L’ancienne magistrate et présidente du parti UCP (Union pour le changement et le progrès), l’avocate Zoubida Assoul.
L’ancienne magistrate et présidente du parti UCP (Union pour le changement et le progrès), l’avocate Zoubida Assoul. - afp.

Ancienne magistrate et présidente du parti UCP (Union pour le changement et le progrès), l’avocate Zoubida Assoul, 65 ans, fait partie du comité de défense des détenus du Hirak depuis sa naissance en 2019. Comme ses confrères et consœurs engagés bénévolement, elle continue de parcourir le pays pour plaider en faveur des activistes du Hirak lors de leurs procès ou pour leur rendre visite lorsqu’ils sont incarcérés.

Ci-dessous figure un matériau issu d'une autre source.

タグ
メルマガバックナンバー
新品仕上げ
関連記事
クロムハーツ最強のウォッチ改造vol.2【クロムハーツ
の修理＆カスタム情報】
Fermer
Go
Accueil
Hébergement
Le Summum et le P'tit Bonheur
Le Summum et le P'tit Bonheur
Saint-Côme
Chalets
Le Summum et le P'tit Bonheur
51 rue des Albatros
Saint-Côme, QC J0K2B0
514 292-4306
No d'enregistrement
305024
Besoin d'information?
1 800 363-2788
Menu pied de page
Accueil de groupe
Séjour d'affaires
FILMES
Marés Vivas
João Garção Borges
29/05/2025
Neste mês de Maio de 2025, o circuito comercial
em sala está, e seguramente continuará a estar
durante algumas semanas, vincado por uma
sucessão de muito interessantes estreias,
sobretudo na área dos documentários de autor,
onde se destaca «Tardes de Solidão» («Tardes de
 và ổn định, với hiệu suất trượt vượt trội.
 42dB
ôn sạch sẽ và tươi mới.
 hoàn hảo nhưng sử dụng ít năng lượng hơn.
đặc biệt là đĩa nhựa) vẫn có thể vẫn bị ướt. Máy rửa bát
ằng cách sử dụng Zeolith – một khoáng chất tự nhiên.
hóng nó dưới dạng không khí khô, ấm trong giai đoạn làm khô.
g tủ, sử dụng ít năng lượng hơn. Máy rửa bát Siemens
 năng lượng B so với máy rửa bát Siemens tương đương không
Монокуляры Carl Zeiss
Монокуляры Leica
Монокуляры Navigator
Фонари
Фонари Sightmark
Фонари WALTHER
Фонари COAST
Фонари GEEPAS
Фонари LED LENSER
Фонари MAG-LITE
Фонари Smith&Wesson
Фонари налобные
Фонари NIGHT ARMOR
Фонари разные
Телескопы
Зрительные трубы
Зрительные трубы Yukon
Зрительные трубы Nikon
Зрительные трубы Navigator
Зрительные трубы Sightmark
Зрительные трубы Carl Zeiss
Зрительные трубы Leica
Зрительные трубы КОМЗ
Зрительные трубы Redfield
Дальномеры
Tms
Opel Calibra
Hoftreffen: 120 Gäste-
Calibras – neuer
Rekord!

La femme de droit aime rappeler que son militantisme contre Bouteflika a commencé longtemps avant le Hirak. Le mouvement Mowatana (Citoyenneté) qu’elle a co-créé en compagnie d’autres militantes et personnalités politiques a organisé plusieurs rassemblements en 2018 contre un éventuel 5e mandat de l’ancien président.

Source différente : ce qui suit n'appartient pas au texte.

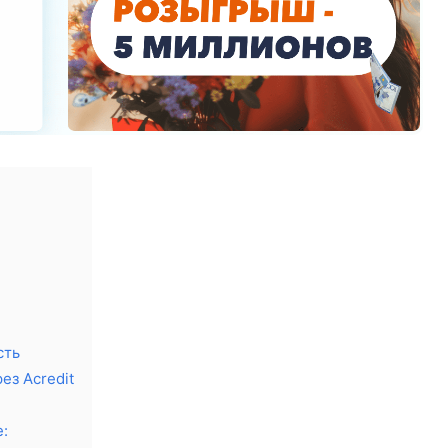
сть
ез Acredit
:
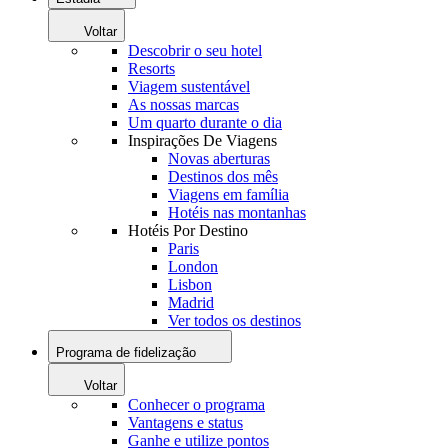
Voltar
Descobrir o seu hotel
Resorts
Viagem sustentável
As nossas marcas
Um quarto durante o dia
Inspirações De Viagens
Novas aberturas
Destinos dos mês
Viagens em família
Hotéis nas montanhas
Hotéis Por Destino
Paris
London
Lisbon
Madrid
Ver todos os destinos
Programa de fidelização
Voltar
Conhecer o programa
Vantagens e status
Ganhe e utilize pontos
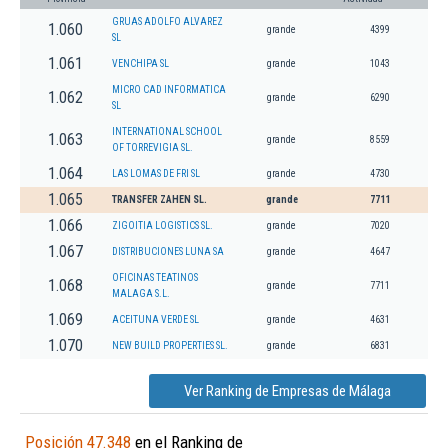
GRUAS ADOLFO ALVAREZ
1.060
grande
4399
SL
1.061
VENCHIPA SL
grande
1043
MICRO CAD INFORMATICA
1.062
grande
6290
SL
INTERNATIONAL SCHOOL
1.063
grande
8559
OF TORREVIGIA SL.
1.064
LAS LOMAS DE FRI SL
grande
4730
1.065
TRANSFER ZAHEN SL.
grande
7711
1.066
ZIGOITIA LOGISTICS SL.
grande
7020
1.067
DISTRIBUCIONES LUNA SA
grande
4647
OFICINAS TEATINOS
1.068
grande
7711
MALAGA S.L.
1.069
ACEITUNA VERDE SL
grande
4631
1.070
NEW BUILD PROPERTIES SL.
grande
6831
Ver Ranking de Empresas de Málaga
Posición 47.348
en el Ranking de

Fin mars dernier et à l’approche des législatives anticipées, Zoubida Assoul, également ancienne députée, a annoncé que son parti n’allait pas participer au scrutin. Peu de temps après, le ministère de l’intérieur a annoncé une poursuite judiciaire contre l’UCP devant le Conseil d’Etat demandant la dissolution, pure et simple, du parti. « Un règlement de comptes », s’était indignée la présidente de l’UCP, y voyant des représailles pour son engagement au sein du Hirak et pour avoir boycotté les législatives.

« Sur le principe, nous soutenons toute initiative qui peut unifier les rangs et présenter une alternative politique à même de sortir l’Algérie de la crise », dit-elle à propos de la conférence de Kherrata.